Papakyriakou Athanasios, Zervoudi Efthalia, Tsoukalidou Sofia, Mauvais Francois-Xavier, Sfyroera Georgia, Mastellos Dimitrios C, van Endert Peter, Theodorakis Emmanuel A, Vourloumis Dionisios, Stratikos Efstratios
National Center for Scientific Research "Demokritos" , Aghia Paraskevi, 15310 Athens, Greece.
J Med Chem. 2015 Feb 12;58(3):1524-43. doi: 10.1021/jm501867s. Epub 2015 Jan 30.

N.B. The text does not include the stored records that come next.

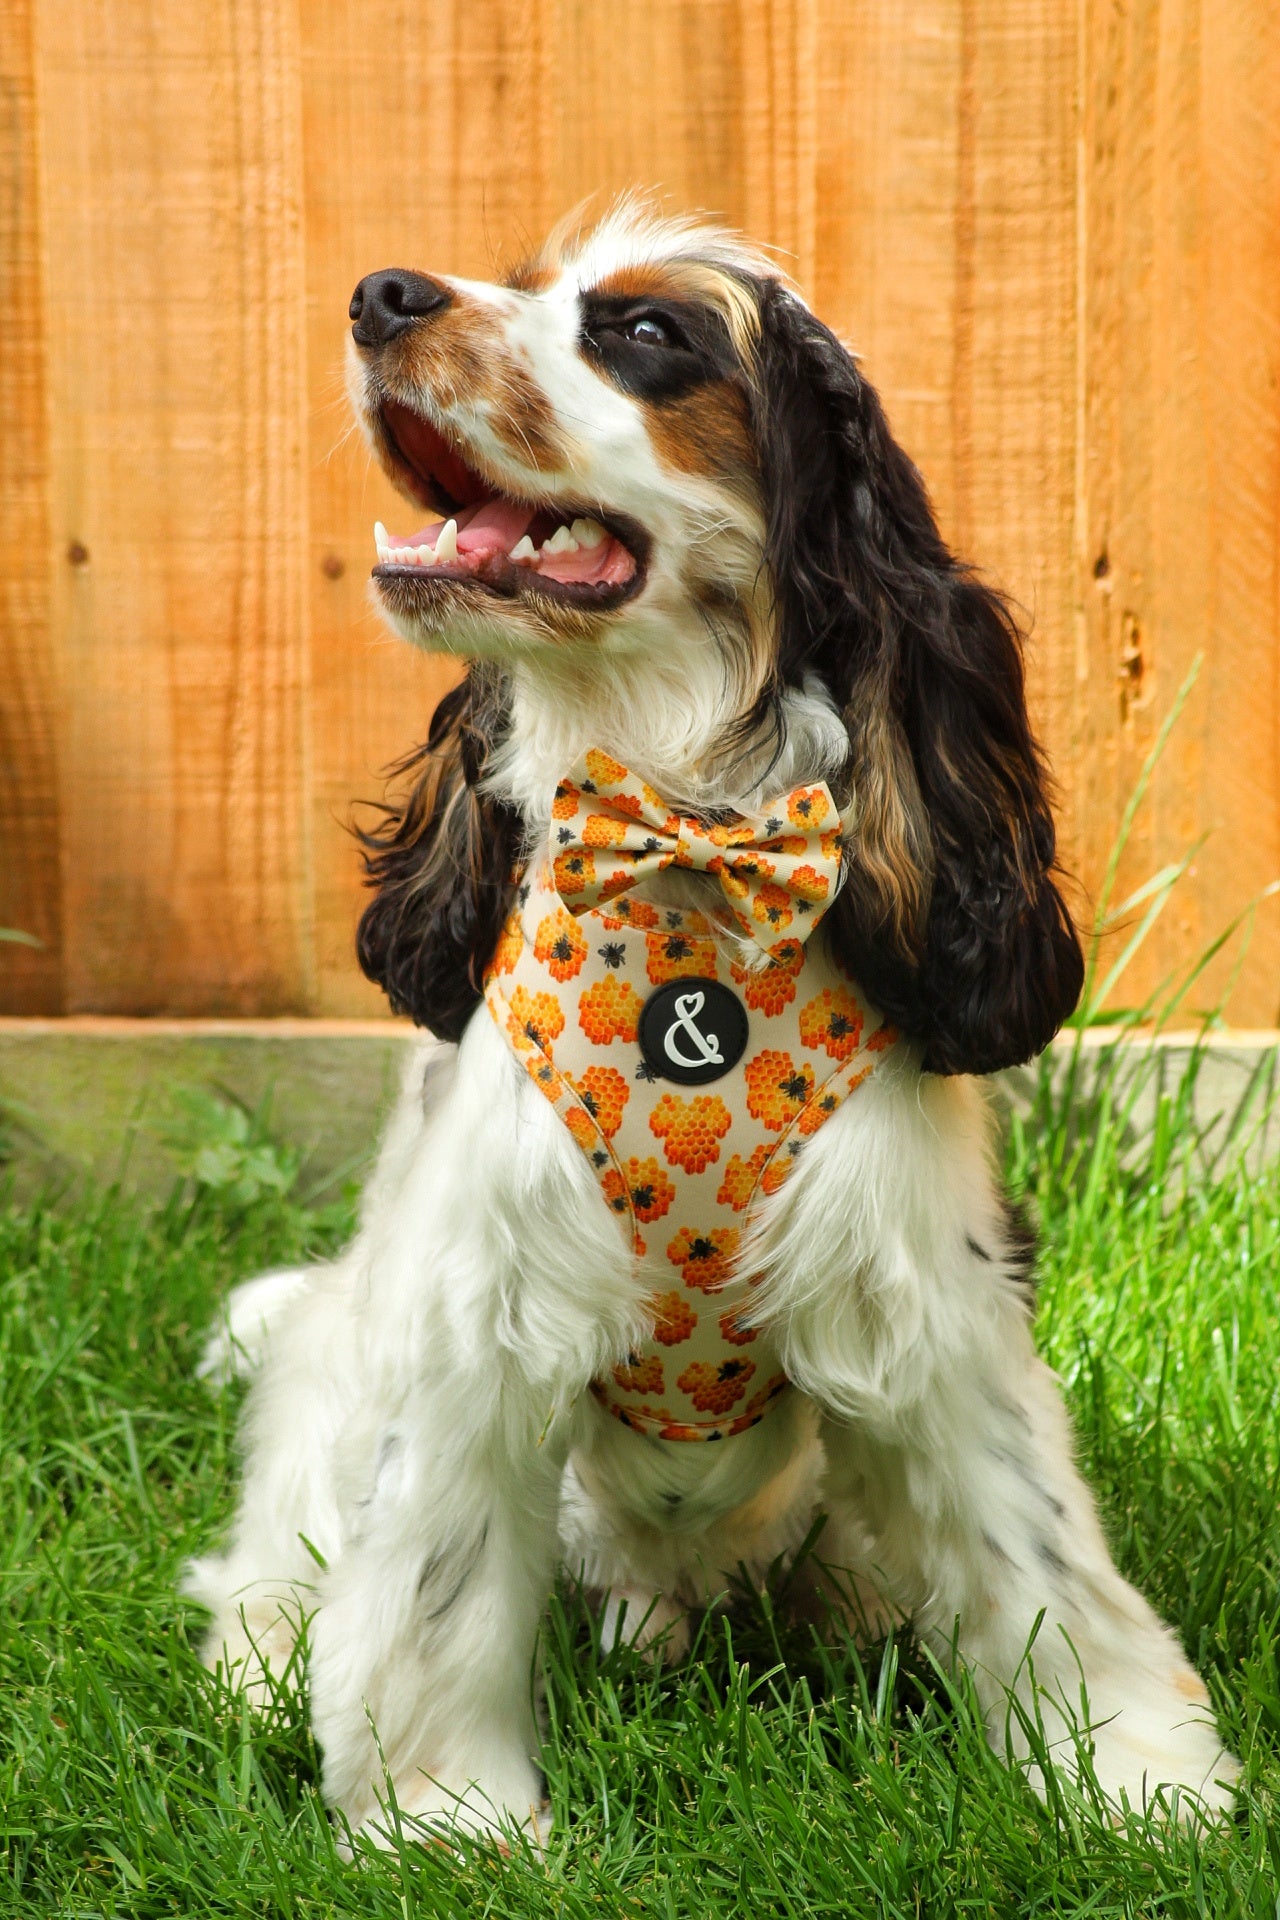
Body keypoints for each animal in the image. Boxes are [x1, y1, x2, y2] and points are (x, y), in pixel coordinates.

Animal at [185, 198, 1235, 1843]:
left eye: (643, 332)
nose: (381, 293)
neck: (680, 851)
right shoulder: (471, 1310)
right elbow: (431, 1589)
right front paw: (447, 1822)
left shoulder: (923, 1300)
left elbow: (1036, 1547)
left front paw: (1134, 1776)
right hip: (338, 1355)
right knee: (287, 1519)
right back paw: (263, 1656)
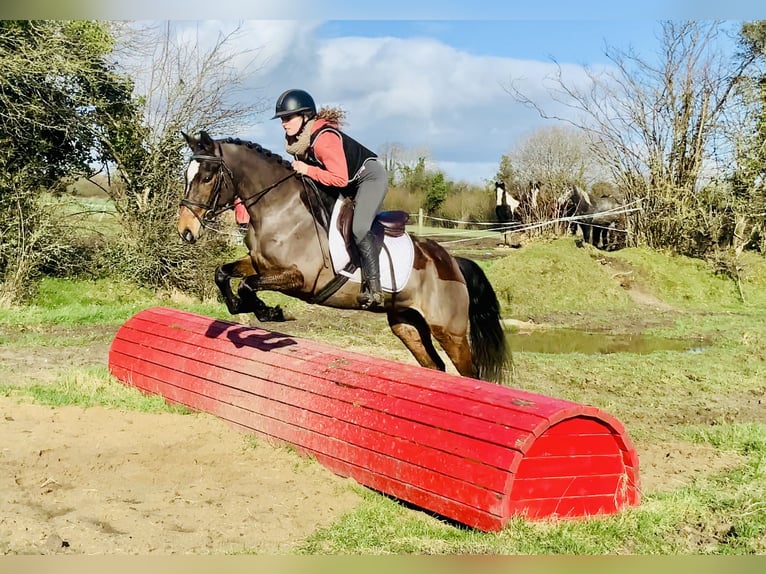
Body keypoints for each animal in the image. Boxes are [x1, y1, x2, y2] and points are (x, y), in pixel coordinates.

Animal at [178, 130, 512, 382]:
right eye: (187, 175)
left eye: (207, 177)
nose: (185, 231)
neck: (279, 208)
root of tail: (453, 262)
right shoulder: (259, 264)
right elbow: (224, 274)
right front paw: (241, 307)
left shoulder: (299, 278)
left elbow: (247, 285)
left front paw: (272, 313)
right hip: (407, 324)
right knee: (435, 365)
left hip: (450, 331)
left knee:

Members of the oxytocinase subfamily of M1 aminopeptidases (ERAP1, ERAP2, and IRAP) play important roles in both the adaptive and innate human immune responses. Their enzymatic activity can contribute to the pathogenesis of several major human diseases ranging from viral and parasitic infections to autoimmunity and cancer. We have previously demonstrated that diaminobenzoic acid derivatives show promise as selective inhibitors for this group of aminopeptidases. In this study, we have thoroughly explored a series of 3,4-diaminobenzoic acid derivatives as inhibitors of this class of enzymes, achieving submicromolar inhibitors for ERAP2 (IC50 = 237 nM) and IRAP (IC50 = 105 nM). Cell-based analysis indicated that the lead compounds can be effective in downregulating macrophage activation induced by lipopolysaccharide and interferon-γ as well as cross-presentation by bone marrow-derived dendritic cells. Our results indicate that this class of inhibitors may be useful for the targeted downregulation of immune responses.
M1氨肽酶的催产素酶亚家族成员(内质网氨肽酶1、内质网氨肽酶2和胰岛素调节氨肽酶)在人类适应性免疫反应和先天性免疫反应中均发挥重要作用。它们的酶活性可能导致从病毒和寄生虫感染到自身免疫及癌症等多种主要人类疾病的发病机制。我们之前已证明二氨基苯甲酸衍生物有望作为这类氨肽酶的选择性抑制剂。在本研究中,我们深入探究了一系列3,4 - 二氨基苯甲酸衍生物作为这类酶的抑制剂,获得了内质网氨肽酶2(IC50 = 237 nM)和胰岛素调节氨肽酶(IC50 = 105 nM)的亚微摩尔级抑制剂。基于细胞的分析表明,先导化合物可有效下调由脂多糖和干扰素 - γ诱导的巨噬细胞活化以及骨髓来源树突状细胞的交叉呈递。我们的结果表明,这类抑制剂可能有助于靶向性下调免疫反应。